I Love to Read Month

A friend recently told me that she was going on a diet. Her psyche was weighed down these days, she said, so she was going to limit her reading to library books and the lifestyle section of the newspaper. Salad and dessert, she said. No main courses.

I understand her rationale perfectly.

Public School Curriculum and Teachers’ Guide Grades 1-VIII – Department of Education, Province of Saskatchewan, 1931

Since the pandemic began, K and I have gotten into the habit every weekend of watching an online auction sale from Prince Albert, SK. Watching, and occasionally bidding.

(I think that when K and I go travelling again, we might drive to Saskatchewan to attend one of these weekly sales in person. We know the voices; it would be nice to see the faces.)

This book was one of our purchases.

It was a new curriculum apparently. “The curriculum is still in the making and teachers will be given every opportunity to assist in its refinement.”

One paragraph in the Foreword caught my attention:

“Teachers are requested to concentrate upon the final objectives, namely, health and happiness, social efficiency and the use of leisure for the enrichment of life. The emphasis is not to be placed upon subjects of study, but upon child welfare. The spirit of the curriculum is more important than the details of the subjects prescribed.”

The Grade 7 Social Studies curriculum includes a section on citizenship – the rights of the citizen and the duties that accompany those rights. For example, we have freedom of speech and freedom of the press, provided there is no infringement of the rights of others.

Under the Code of Good Citizenship, questions asked include: Do I try to follow the rules of health? Do I always respect the rights of others? Do I use but not abuse public property?

Interesting questions, both in 1931 when they were written and now 91 years later.

Winterkill – Ragnar Jonasson

Winterkill is the sixth in Jonasson’s dark Iceland Scandi noir crime volumes.

I like the fact that the stories take place in Siglufjordur, the northernmost town in Iceland. M and I visited the town when we went to Iceland in 2014. We toured the herring museum, ate a waffle at an outdoor restaurant, drove through a claustrophobia-inducing tunnel to get there.  I can visualize the town’s setting as I turn the pages.

In this book, there was an added bonus. One of the characters planned to visit Siglunes. Not the Siglunes in Iceland. No, the Siglunes in Manitoba.

Technically, I am not sure it exists, at least not anymore. But it is the area of the province where my mother was raised, on the eastern side of Lake Manitoba near The Narrows. It was a rural municipality until it amalgamated with Eriksdale to become the RM of West Interlake in 2015.

The character in the book comments that he has heard its name has been changed. I am not sure whether he is referring to the municipal amalgamation or something else.

Composition Book – author unknown, unfinished

This one is courtesy of the local dollar store.

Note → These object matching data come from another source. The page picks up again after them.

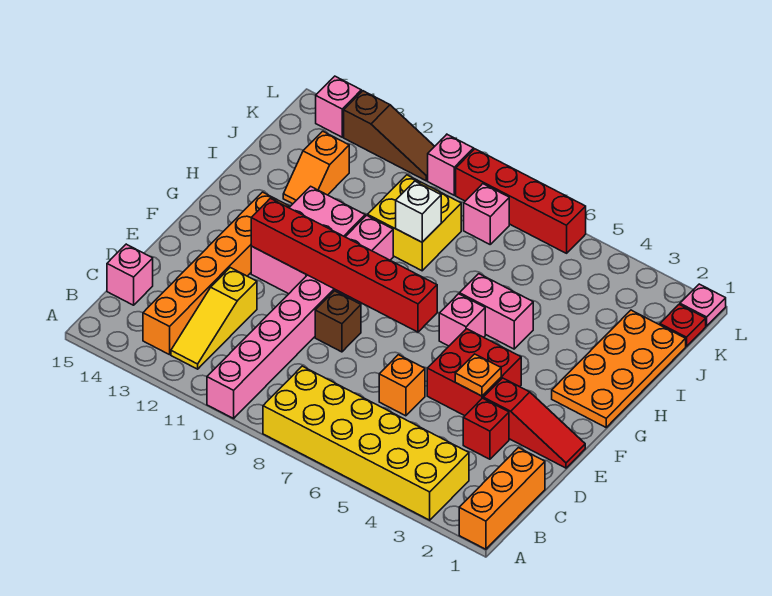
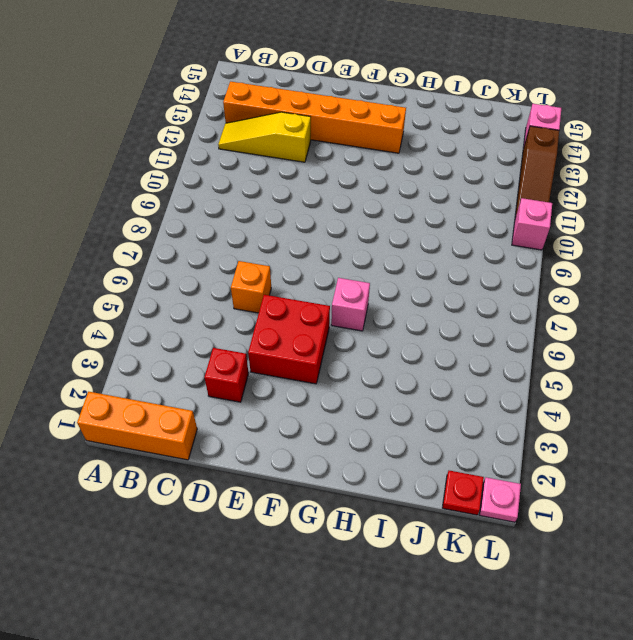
none -> yellow brick A3:B8 level 1
none -> pink brick A10:H10 level 1
none -> pink brick C15 level 1

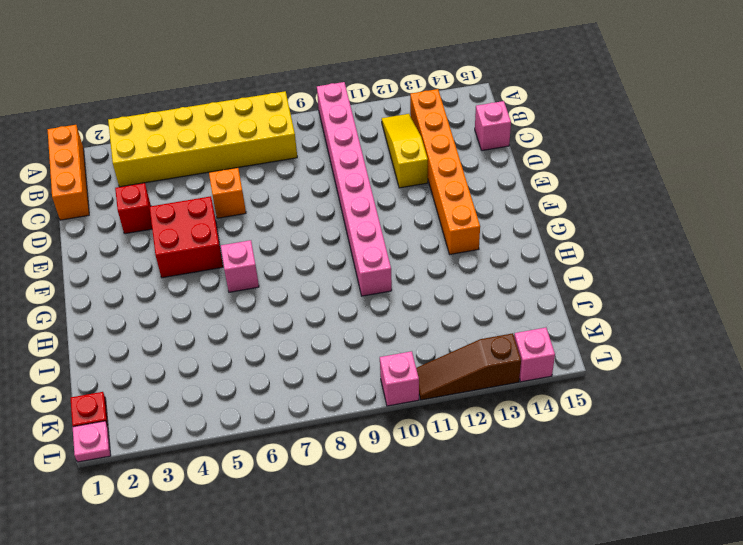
none -> red slope E1:E3 level 1 top 3
none -> brown brick E9 level 1
none -> pink brick F11:H12 level 1

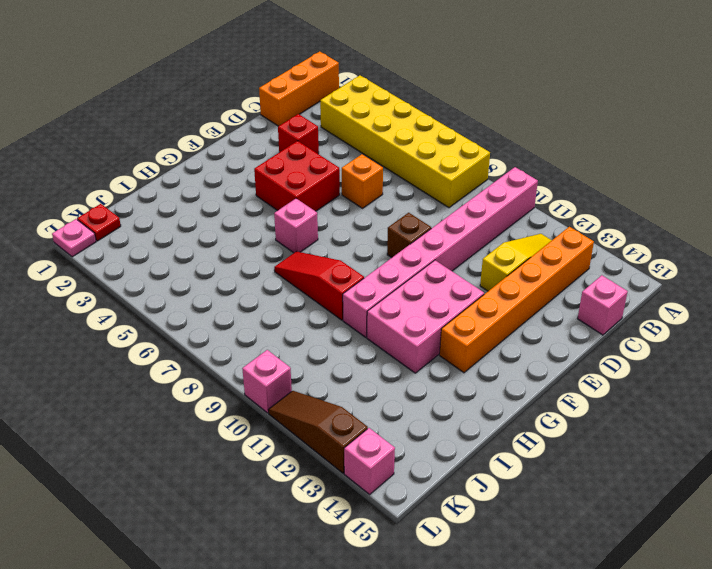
red slope H7:H9 level 1 top 9 -> red slope E1:E3 level 1 top 3
none -> orange plate G1:J2 level 1
none -> pink brick H5:H6 level 1
none -> yellow brick I9:J10 level 1

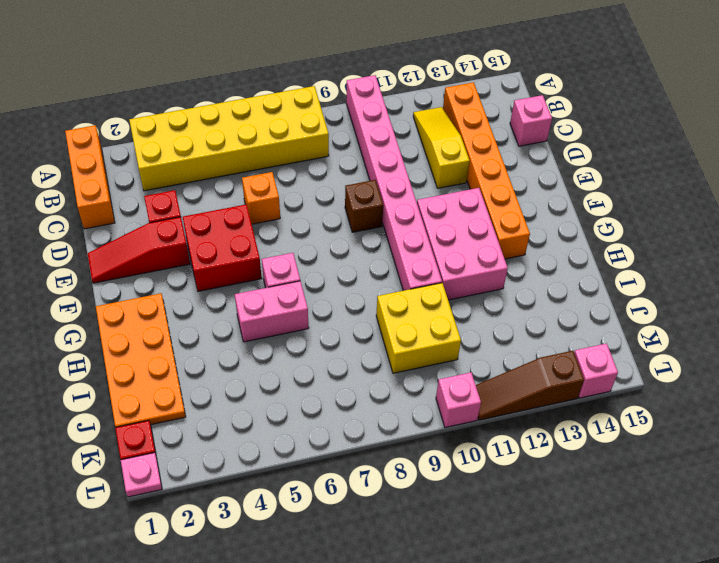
none -> orange slope I13:J13 level 1 top J
none -> pink brick K8 level 1
none -> red brick L6:L9 level 1

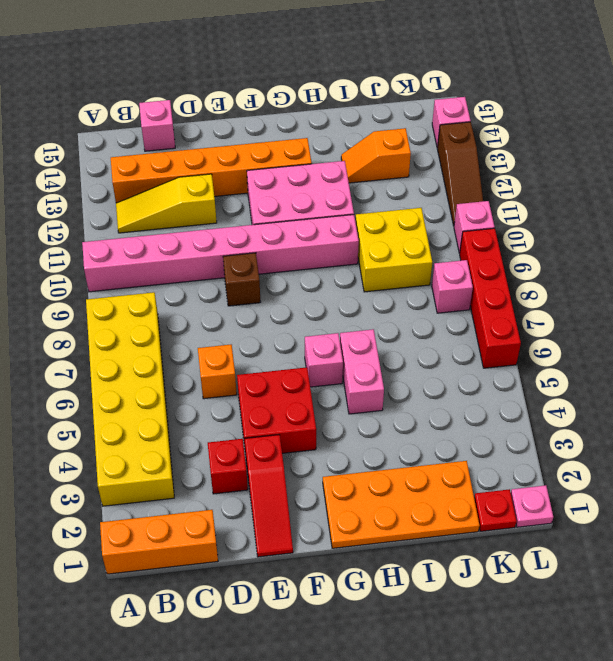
none -> orange plate E4 level 2
none -> red brick F7:F12 level 2
none -> white brick I9 level 2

There it was on the shelf – “Composition Book”, the front cover said, and, in my mind, I went back to one-room schools where English Composition was studied and sentences were parsed.

I never used a Composition Book, at least not one that advertised itself as such on the front cover. I was more familiar with scribblers, binders, and loose leaf.

But my research tells me that composition books have been around since the mid-1800s. The cardboard cover with a black marble design is unique. Each composition book is 7.5 inches by 9.75 inches. It has 100 pages and is lined with blue ink.

Some companies have adopted their own brand of composition books. You can purchase more expensive versions if you wish, but cheaper paper quality was a characteristic of the original brand. That could explain why I found it in a dollar store.

It must be true that a woman and her $1.25 are soon parted, because I came home with a brand-new composition book, just waiting to be filled.

The Anthropocene Reviewed – John Green

I borrowed this from one my adult children. I had seen articles and reviews about the book and wanted to read it for myself.

Anthropocene refers to the geological age in which we live, commonly considered to be the one in which humans have had the greatest impact on climate and the environment.

In the book, Green takes a look at everything from the QWERTY keyboard and Icelandic hot dogs to Canada geese and Auld Lang Syne. 

I found it best to read one essay at a time, letting it percolate over a few hours before starting a new one. I thought some of the essays were brilliant, others not quite so.

I do believe that Canada Geese deserve more than one star.

And I have trouble with the concept of assigning a number rating to anything creative or literary or artistic.  I do not believe that anything could rate a 0 and neither do I believe that there is such a thing as perfection. If I give a book a 5/5, it is because it took me both inside and outside myself simultaneously for chapters at a time. That is magic and worth a perfect score.

Most of the time, I struggle with assigning a whole number to a book. It’s not quite a four; more like a 3.8. So, I’ll round it up to 4, even though that is not exactly accurate.